Engineers working on the EU’s Future Farm project aim to create a network of smart vehicles that collect useful information and communicate it with the rest of the fleet in order to cut the amount of herbicides, pesticides and fertilisers sprayed onto farmers’ fields.
Simon Blackmore, head of engineering at Harper Adams University College, told The Engineer that each vehicle in the four- or five-strong fleet would have a specific function. He said that a ‘scouting robot’ would measure a variety of characteristics relating to plant growth and then pass on the data to other vehicles in the fleet.
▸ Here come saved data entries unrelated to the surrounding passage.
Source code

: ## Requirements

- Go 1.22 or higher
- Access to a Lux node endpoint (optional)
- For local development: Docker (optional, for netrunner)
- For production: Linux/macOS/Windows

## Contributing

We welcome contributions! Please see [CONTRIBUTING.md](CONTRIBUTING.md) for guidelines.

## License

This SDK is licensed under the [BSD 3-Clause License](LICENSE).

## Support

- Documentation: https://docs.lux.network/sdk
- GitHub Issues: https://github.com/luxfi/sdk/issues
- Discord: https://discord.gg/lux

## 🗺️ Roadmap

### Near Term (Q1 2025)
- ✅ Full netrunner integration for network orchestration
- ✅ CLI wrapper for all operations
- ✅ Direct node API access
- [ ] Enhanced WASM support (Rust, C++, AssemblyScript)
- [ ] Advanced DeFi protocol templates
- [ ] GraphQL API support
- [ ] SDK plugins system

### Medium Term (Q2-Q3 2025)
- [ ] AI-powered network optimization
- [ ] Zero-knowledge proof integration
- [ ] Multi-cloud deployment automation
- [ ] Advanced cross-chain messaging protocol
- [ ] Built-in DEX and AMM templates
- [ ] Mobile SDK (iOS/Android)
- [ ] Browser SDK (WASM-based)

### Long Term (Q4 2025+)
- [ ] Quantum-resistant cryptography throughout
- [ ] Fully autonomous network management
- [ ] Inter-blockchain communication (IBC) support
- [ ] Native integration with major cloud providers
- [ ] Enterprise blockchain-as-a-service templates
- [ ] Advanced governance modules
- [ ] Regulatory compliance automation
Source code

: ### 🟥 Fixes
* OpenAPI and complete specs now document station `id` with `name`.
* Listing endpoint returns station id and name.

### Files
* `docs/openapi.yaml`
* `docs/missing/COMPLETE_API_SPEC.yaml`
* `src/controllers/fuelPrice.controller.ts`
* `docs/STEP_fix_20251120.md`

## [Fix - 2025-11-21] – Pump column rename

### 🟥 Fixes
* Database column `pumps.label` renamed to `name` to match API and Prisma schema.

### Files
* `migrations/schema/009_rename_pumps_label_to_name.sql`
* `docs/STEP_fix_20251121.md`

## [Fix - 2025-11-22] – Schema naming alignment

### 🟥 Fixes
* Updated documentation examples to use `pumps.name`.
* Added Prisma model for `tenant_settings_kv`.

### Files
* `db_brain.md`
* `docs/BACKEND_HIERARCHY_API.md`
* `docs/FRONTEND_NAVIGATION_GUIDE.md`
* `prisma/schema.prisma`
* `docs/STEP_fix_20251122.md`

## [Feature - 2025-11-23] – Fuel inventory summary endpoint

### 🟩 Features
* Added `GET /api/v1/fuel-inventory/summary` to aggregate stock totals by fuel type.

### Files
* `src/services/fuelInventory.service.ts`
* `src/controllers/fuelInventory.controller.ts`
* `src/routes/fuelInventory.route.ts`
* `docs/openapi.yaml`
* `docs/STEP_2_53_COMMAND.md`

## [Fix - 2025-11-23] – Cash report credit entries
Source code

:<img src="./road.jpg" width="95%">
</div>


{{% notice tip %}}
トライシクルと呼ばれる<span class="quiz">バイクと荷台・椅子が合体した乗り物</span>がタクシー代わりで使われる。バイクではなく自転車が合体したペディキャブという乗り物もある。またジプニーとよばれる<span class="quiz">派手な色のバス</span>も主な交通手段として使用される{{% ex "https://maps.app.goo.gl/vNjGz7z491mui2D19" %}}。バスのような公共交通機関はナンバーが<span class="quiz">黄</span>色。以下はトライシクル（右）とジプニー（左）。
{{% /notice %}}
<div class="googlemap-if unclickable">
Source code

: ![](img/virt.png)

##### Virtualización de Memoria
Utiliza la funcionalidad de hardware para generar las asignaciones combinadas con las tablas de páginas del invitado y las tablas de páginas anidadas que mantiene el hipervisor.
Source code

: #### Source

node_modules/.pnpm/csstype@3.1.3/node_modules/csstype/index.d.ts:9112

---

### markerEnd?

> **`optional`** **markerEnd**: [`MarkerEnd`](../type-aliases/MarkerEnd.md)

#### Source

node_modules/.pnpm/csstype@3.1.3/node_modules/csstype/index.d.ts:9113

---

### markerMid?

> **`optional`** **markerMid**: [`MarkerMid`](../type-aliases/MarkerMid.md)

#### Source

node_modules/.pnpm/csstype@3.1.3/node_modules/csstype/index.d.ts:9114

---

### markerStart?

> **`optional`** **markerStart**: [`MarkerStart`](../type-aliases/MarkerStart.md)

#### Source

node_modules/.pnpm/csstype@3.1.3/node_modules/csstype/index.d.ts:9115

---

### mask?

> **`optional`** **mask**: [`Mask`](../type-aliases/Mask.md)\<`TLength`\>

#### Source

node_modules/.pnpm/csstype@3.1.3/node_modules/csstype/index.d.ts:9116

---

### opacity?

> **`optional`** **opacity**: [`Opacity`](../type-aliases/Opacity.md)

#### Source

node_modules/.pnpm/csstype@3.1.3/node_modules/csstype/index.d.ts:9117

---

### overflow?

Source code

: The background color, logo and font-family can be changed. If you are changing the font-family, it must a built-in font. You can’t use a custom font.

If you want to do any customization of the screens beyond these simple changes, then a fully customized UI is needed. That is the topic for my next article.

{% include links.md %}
According to Blackmore, the scouting robot will use lasers and sensors to measure growth rates, crop height, leaf colour and nitrogen uptake. ‘These characteristics can all be measured through a robot instead of a person. People are expensive, mistake prone and subjective,’ said Blackmore.
The scouting robots can inform the rest of the fleet where to apply fertiliser and how much pesticide to spray. ‘Multispectral imaging sensors can be used to work out the wavelengths being emitted by crops in the field. From this, farmers can work out the amount of chlorophyll on the leaves and, as a result, deduce how much nitrogen needs to go onto the crops,’ explained Blackmore.
Blackmore believes the time is right for the wider commercialisation of agricultural robots, adding that he is having ongoing discussions with Massey Ferguson and other agricultural manufacturers.
‘It’s a paradigm shift and therefore everybody is a little bit nervous,’ he said. ‘The trouble is that it’s a very disruptive technology for them.’